### Activity list
(a) In the discussion of Bush's postal signing statement, which newspaper reported the signing statement?
(b) Retype the discussion of Bush's postal signing statement from "Yesterday the New" to "about our business?".
(c) Continue the discussion of Bush's postal signing statement from where it stops.

### Source extract
######

Yesterday the New York Daily News reported the latest outrage from the Crawford Crawdad - Bush’s signing statement to a postal reform bill asserting his power to open mail without a warrant “under emergency conditions” (presumably he gets to decide when conditions are emergent).
So once again he issues a signing statement (of dubious legal authority) and nose-thumbs the Constitutional guarantee of due process (in violation of his oath of office).
Where is the outrage? Have we become so inured to Bush’s “if the president says it’s okay, it’s okay” attitude that we just roll our eyes, mutter under our breath, then go about our business?
Where is the outrage? Will no one in a position to hold him to account do so?
Where is the outrage?
[Side comment: it took two weeks for anyone in the media to notice this signing statement. Has Bush started declaring his signing statements classified documents???]
President is a nutcase. he is anti American. The fundimental rights that made us what we are are nothing to him. He does what he wants. I hope congress and the senate can handcuff this jerk.
I found my outrage, but really nowhere to vent it except the Dope. I agree with Revtim; I think so many of us are suffering from outrage fatigue. So many things this guy does are blatantly outrageous and ridiculous that I think it’s almost expected that he’ll constantly come up with bullshit like this.
And that has worried me to no end, and will continue to worry me until the country is free of him when he finally leaves office. Sheesh!
So, do these people not realize that there will come a day when they will not be the ones in power? At some point, someone else will be the wielding that unlimited power they’re creaming their pants over.

######

### Recorded information
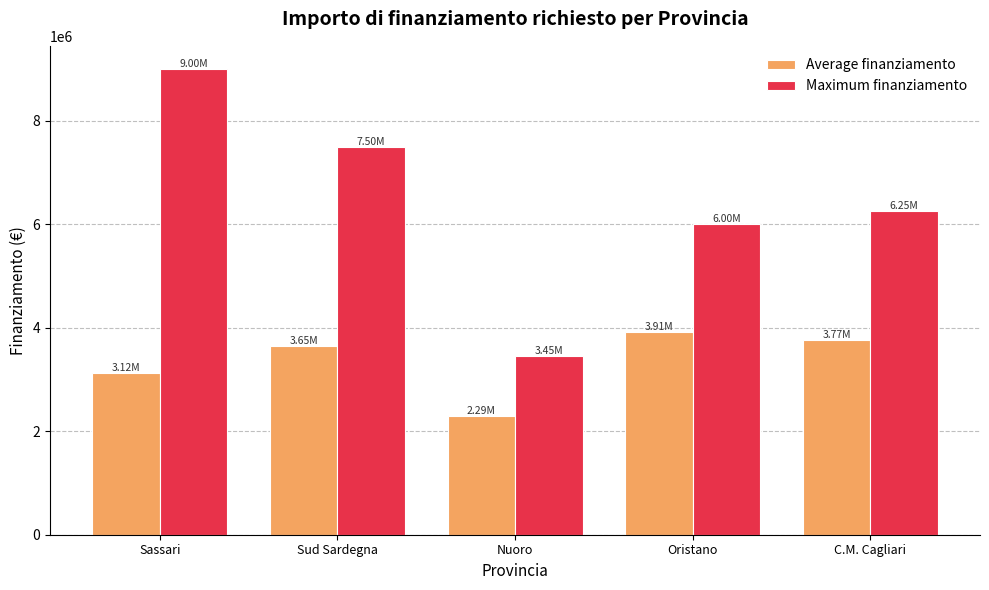

Which series has the largest range (max minus min)?

Maximum finanziamento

######

### Results of the tasks
(a) The New York Daily News

(b)
Yesterday the New York Daily News reported the latest outrage from the Crawford Crawdad - Bush’s signing statement to a postal reform bill asserting his power to open mail without a warrant “under emergency conditions” (presumably he gets to decide when conditions are emergent).
So once again he issues a signing statement (of dubious legal authority) and nose-thumbs the Constitutional guarantee of due process (in violation of his oath of office).
Where is the outrage? Have we become so inured to Bush’s “if the president says it’s okay, it’s okay” attitude that we just roll our eyes, mutter under our breath, then go about our business?

(c)
Oh, they will “care”. They will hoot and holler and the castrated media will cover it and cover it and everybody will get all up in arms about it and it’ll be an issue and then the Democrats will be demonized for doing the same thing the Repubs are doing and then they’ll get voted out of office and the cycle will start over again.
Plenty of people are outraged, but as long as the media doesn’t care and doesn’t run this at the top of their broadcasts with a slick graphic and handy catch phrase, it is irrelevant.
My local paper had a blurb about it on page, oh, seven or so.
I’m pretty outraged, in a low key way – if that’s possible. As a lawyer interested in Constitutional law, I find Bush’s use of “signing statements” to be deeply troubling. They are clearly an attempt by him to arrogate to the Presidency the right to determine the Constitutionality of laws, since he uses them to assert his right to decline to follow laws he personally deems unconstitutional. This is an abdication of his duty as President to faithfullly execute the laws duly passed by Congress and to leave questions of Constitutional interpretation to the courts.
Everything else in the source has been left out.